In their second paper, Pauly and Herring discuss various options for using refundable tax credits to reduce the number of uninsured persons. The effect of tax credits on the number of uninsured depends on the form of the credit scheme adopted. Moreover, since large subsidies for private insurance directed to low-income persons have never been implemented, there is considerable uncertainty about the effects of various tax credit proposals. The authors find that small credits will do little to reduce the number of uninsured but that credits covering about half of the premium for a benchmark policy might have a significant effect, especially if they take a fixed-dollar form and can be used for policies with few restrictions. Finally, Pauly and Herring discuss the issues surrounding the "costs" of these credits schemes, and the policy issues raised by the uncertainty of the effects.

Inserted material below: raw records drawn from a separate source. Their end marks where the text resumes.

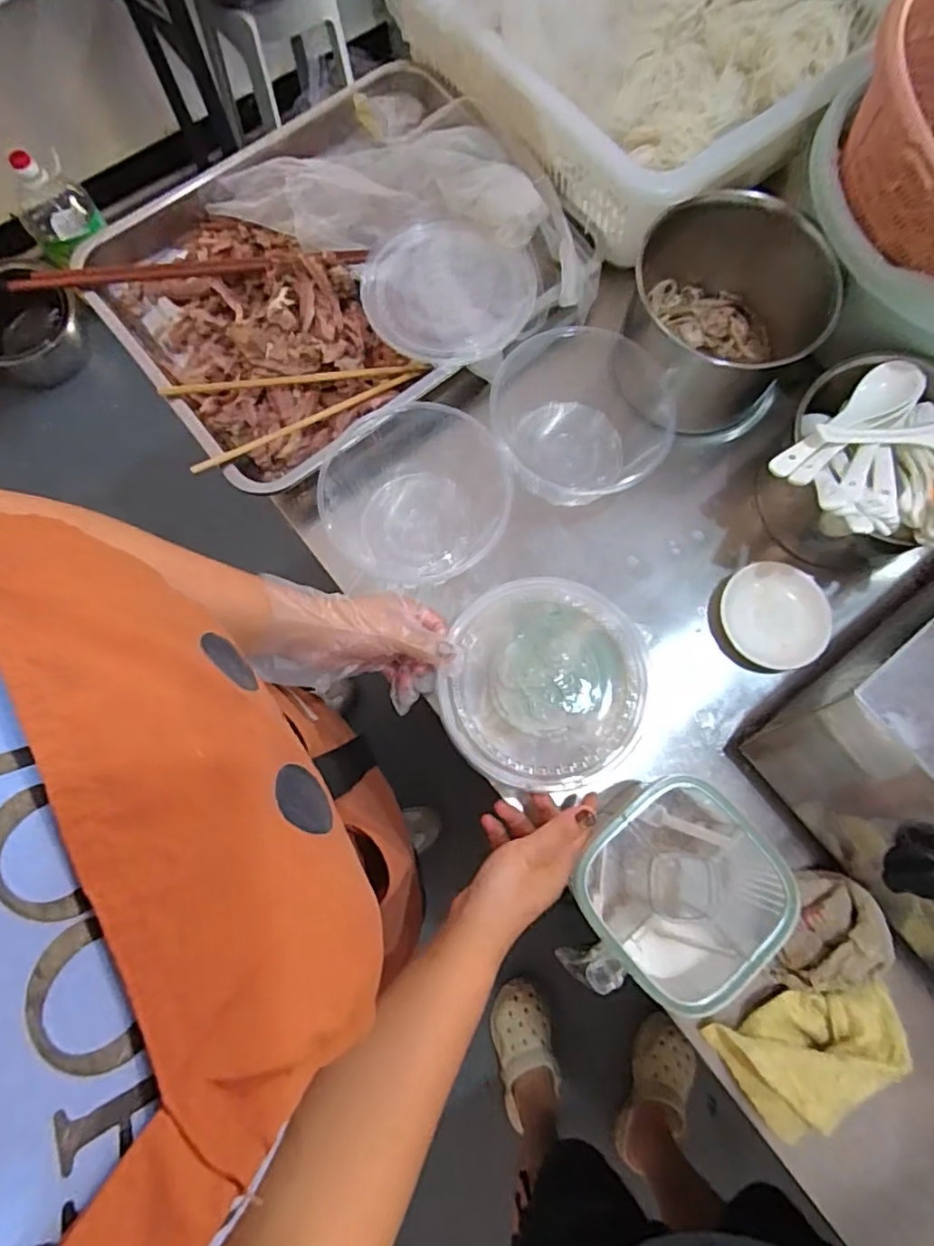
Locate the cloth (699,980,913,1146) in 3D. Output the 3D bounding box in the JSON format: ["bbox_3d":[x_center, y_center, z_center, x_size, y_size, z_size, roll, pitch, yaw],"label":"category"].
[{"bbox_3d":[0.264,0.314,0.450,0.135,0.035,0.086,-32,79,-8],"label":"cloth"}]

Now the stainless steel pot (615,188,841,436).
[{"bbox_3d":[0.234,-0.285,0.569,0.167,0.122,0.157,0,76,0],"label":"stainless steel pot"}]

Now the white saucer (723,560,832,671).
[{"bbox_3d":[0.277,-0.006,0.550,0.091,0.026,0.095,0,76,0],"label":"white saucer"}]

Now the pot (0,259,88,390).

Sloan reviews recent empirical evidence on the effects of hospital ownership conversions on the quality of care and the provision of public goods, such as uncompensated care. He presents new results on these topics based on hospital discharge data from the Healthcare Cost and Utilization Project's (HCUP) Nationwide Inpatient Sample. His analysis reveals that conversions from government or private non-profit to for-profit ownership had no effect on in-hospital mortality, but rates of pneumonia and complications increase following conversion to for-profit status. Other research, discussed in the paper, has found increased mortality rates at one year following admission for patients admitted to hospitals that had converted to for-profit ownership. There was no effect of such conversions on the propensity to admit uninsured or Medicaid patients. Overall, the evidence suggests a role for public scrutiny of ownership conversions prior to the occurrence of such transactions.
These papers will be published by the MIT Press in an annual conference volume. They are also available at Books in Progress under the title Frontiers in Health Policy Research, Volume 5.